TEXT SHOWN:
Seven members of the British team were chosen using a Ryder Cup points system based on performances during the 1959 season. The first event was the PGA Close Championship starting on 8 April with the final event being the Irish Hospitals Tournament finishing on 12 July. The seven qualifiers were Hunt, Rees, Weetman, Mills, Alliss, Drew and O'Connor. The remaining three, Bousfield, Brown and Thomas, were selected by the P.G.A. tournament committee in late September, after the Dunlop Masters.

The British team sailed from Southampton on 15 October on the Queen Elizabeth. Mills had a back injury while the team was in Washington and was to be replaced by John Panton. However, he recovered enough to attend the event, although he was not chosen to play any matches; Hunt was also not in full health, suffering from bronchial trouble. The British team had a rough trip on a short flight from Los Angeles to Palm Springs and nearly all the players were ill, with some taking several days to recover.

REQUIREMENT 1:
Answer from the Ryder Cup team text:
(a) Which event opened the points season, and on what date did it start?
(b) On which ship did the British team sail from Southampton?
(c) Who was to replace Mills after his back injury?
REQUIREMENT 2: Go on writing the text about the 1959 British Ryder Cup team, starting after its last sentence.
The lines that follow have no connection to the text about the British Ryder Cup team.

INFORMATION PROVIDED:
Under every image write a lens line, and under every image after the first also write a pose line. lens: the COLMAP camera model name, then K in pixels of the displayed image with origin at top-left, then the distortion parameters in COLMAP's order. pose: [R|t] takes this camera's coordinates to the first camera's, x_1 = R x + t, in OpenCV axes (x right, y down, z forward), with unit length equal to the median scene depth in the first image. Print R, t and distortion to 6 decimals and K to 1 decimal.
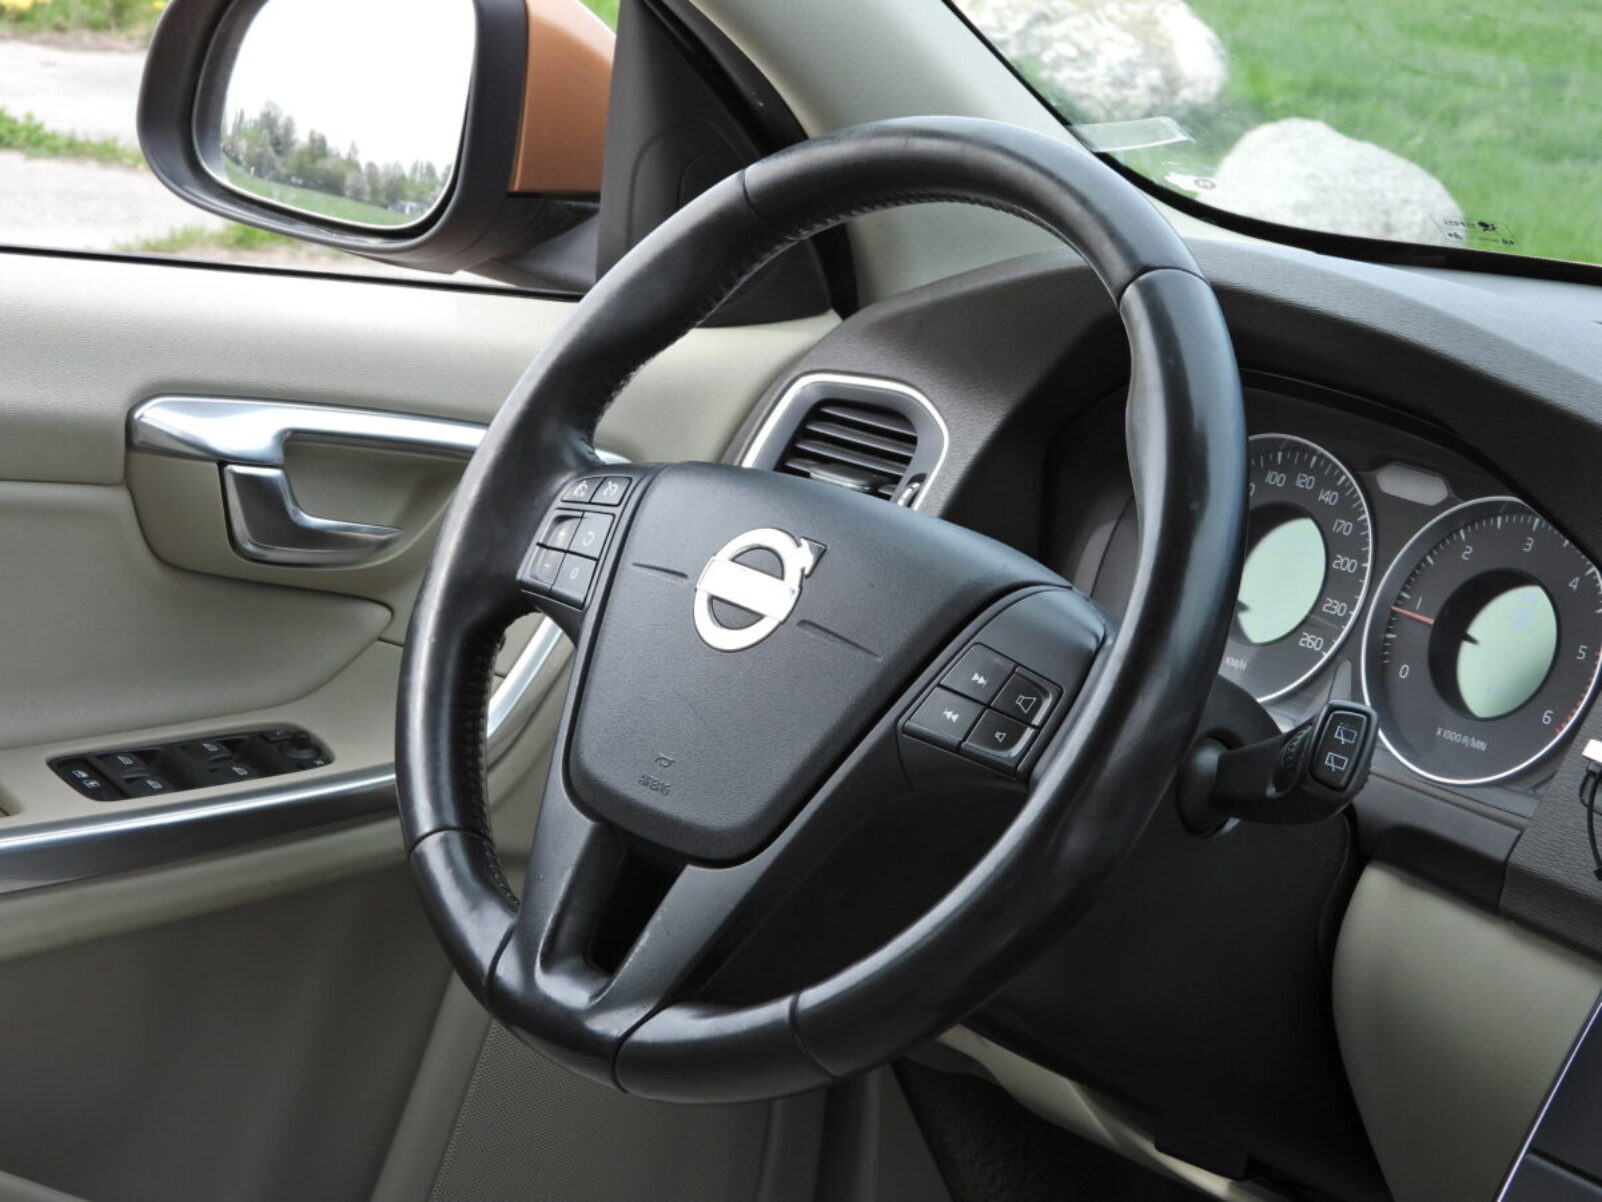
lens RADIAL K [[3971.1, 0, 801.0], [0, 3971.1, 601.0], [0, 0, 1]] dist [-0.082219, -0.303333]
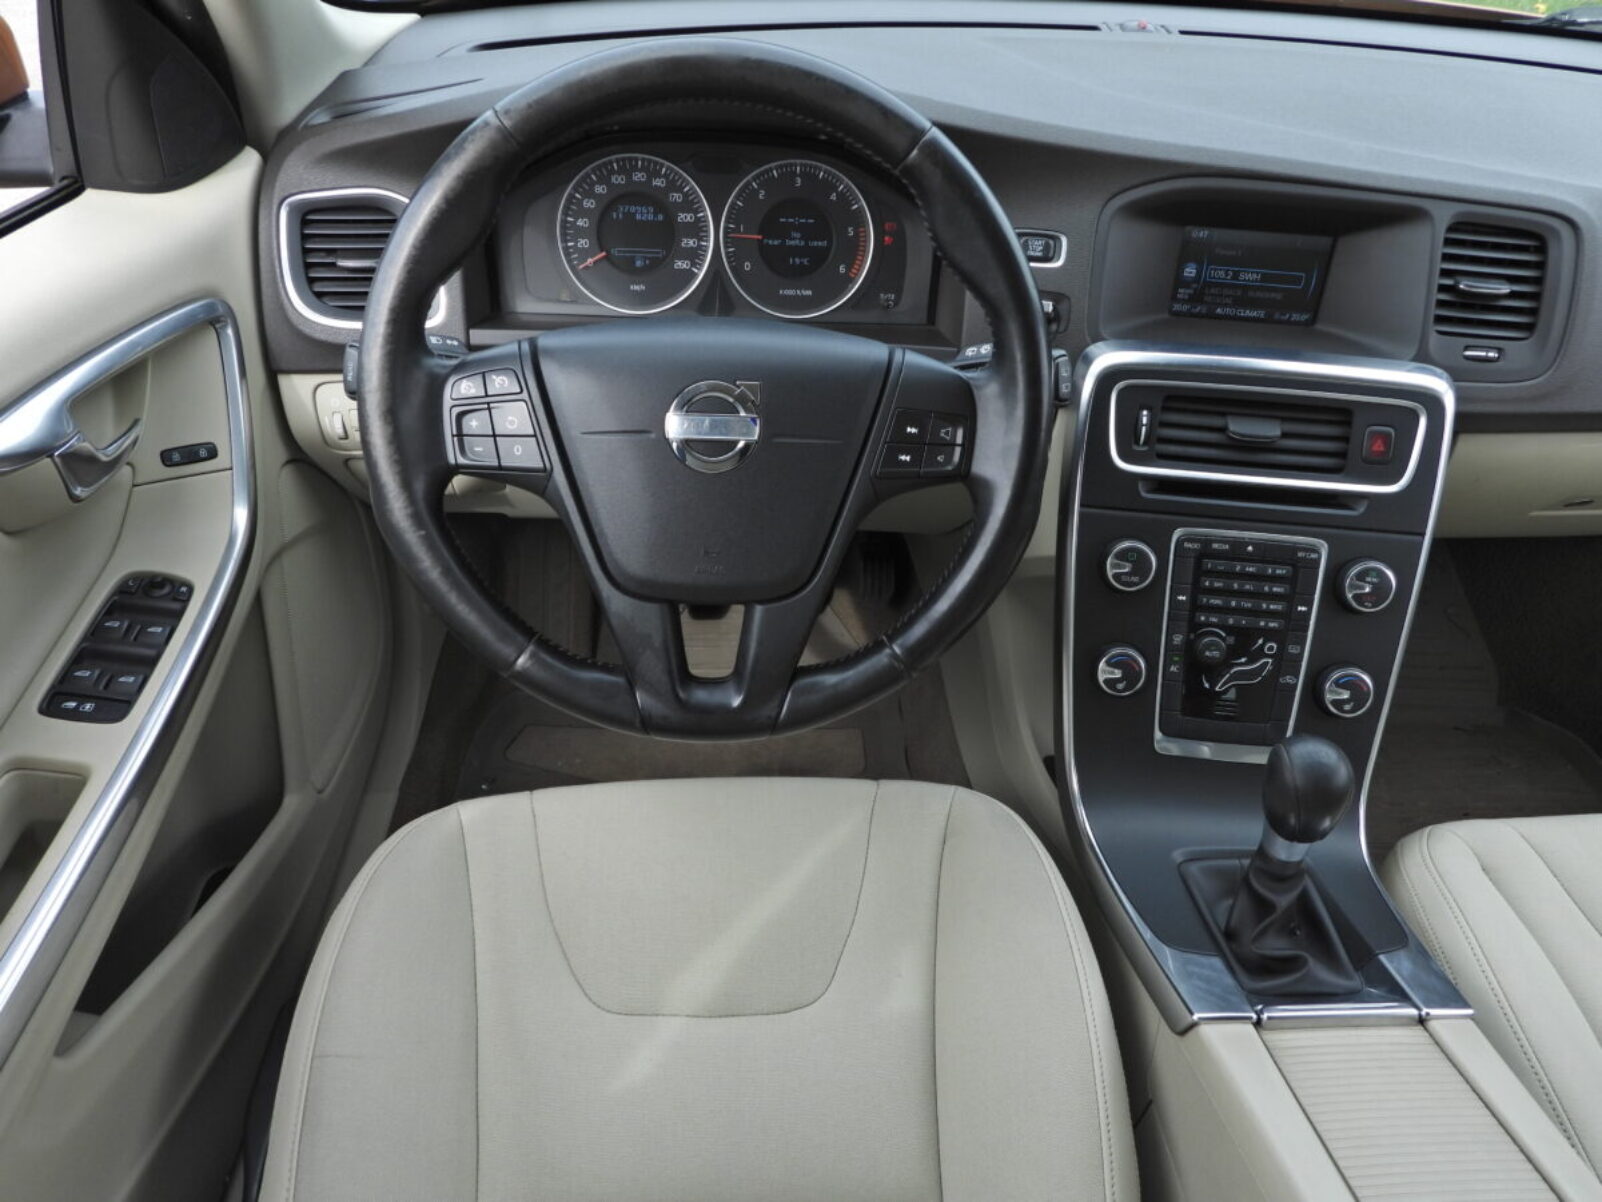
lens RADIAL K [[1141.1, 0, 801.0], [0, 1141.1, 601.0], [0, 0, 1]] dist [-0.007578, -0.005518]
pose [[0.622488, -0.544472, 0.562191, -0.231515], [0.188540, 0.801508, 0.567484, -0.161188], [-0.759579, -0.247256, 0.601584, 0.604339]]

RESPONSE AREA 1:
(a) The PGA Close Championship, starting on 8 April.
(b) The Queen Elizabeth.
(c) John Panton.

RESPONSE AREA 2:
 Team Great Britain
| Name | Age | Previous Ryder Cups | Matches | W–L–H | Winning percentage |
| WAL Dai Rees – captain | 46 | 7 | 12 | 4–7–1 | 37.50 |
| ENG Peter Alliss | 28 | 2 | 4 | 0–4–0 | 0.00 |
| ENG Ken Bousfield | 40 | 4 | 4 | 3–1–0 | 75.00 |
| SCO Eric Brown | 34 | 3 | 6 | 3–3–0 | 50.00 |
| NIR Norman Drew | 27 | 0 | Rookie | | |
| ENG Bernard Hunt | 29 | 2 | 4 | 1–2–1 | 37.50 |
| ENG Peter Mills | 28 | 1 | 1 | 1–0–0 | 100.00 |
| IRL Christy O'Connor Snr | 34 | 2 | 3 | 1–2–0 | 33.33 |
| WAL Dave Thomas | 25 | 0 | Rookie | | |
| ENG Harry Weetman | 39 | 4 | 6 | 1–5–0 | 16.67 |

==Friday's foursome matches==
Two matches went to the last hole. Boros and Finsterwald were 1 up against Rees and Bousfield playing the last. The match ended when the British pair put their second shot in the water and took 4 to reach the green. Weetman and Thomas were 1 up against Snead and Middlecoff at the last. Snead put his second in the water but rather than playing short, Weetman also put his second in the water. Middlecoff then chipped to 8 feet and Snead holed the putt to win the hole and halve the match. Weetman received some criticism for his decision not to lay-up.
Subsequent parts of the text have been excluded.